Segment Open

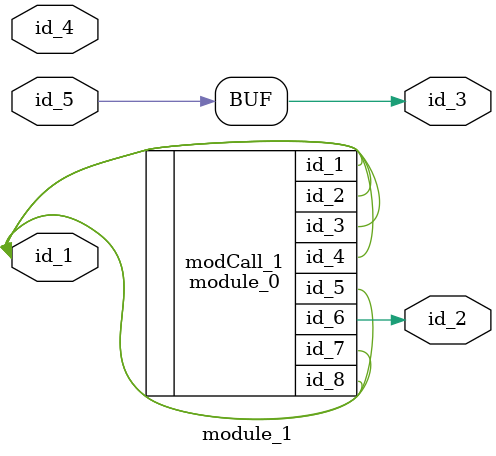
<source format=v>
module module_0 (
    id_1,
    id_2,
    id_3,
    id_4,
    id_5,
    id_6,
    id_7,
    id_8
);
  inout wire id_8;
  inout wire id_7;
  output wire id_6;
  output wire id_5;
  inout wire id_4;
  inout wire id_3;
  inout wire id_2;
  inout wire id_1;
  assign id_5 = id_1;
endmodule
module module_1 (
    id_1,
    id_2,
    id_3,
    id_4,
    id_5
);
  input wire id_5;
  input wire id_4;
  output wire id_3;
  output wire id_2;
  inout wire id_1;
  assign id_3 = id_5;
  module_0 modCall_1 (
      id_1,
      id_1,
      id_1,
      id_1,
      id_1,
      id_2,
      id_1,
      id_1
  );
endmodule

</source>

Segment Closed

Pull out each line of the entries that contains "inout".

> EXERCISE ANSWER
  inout wire id_8;
  inout wire id_7;
  inout wire id_4;
  inout wire id_3;
  inout wire id_2;
  inout wire id_1;
  inout wire id_1;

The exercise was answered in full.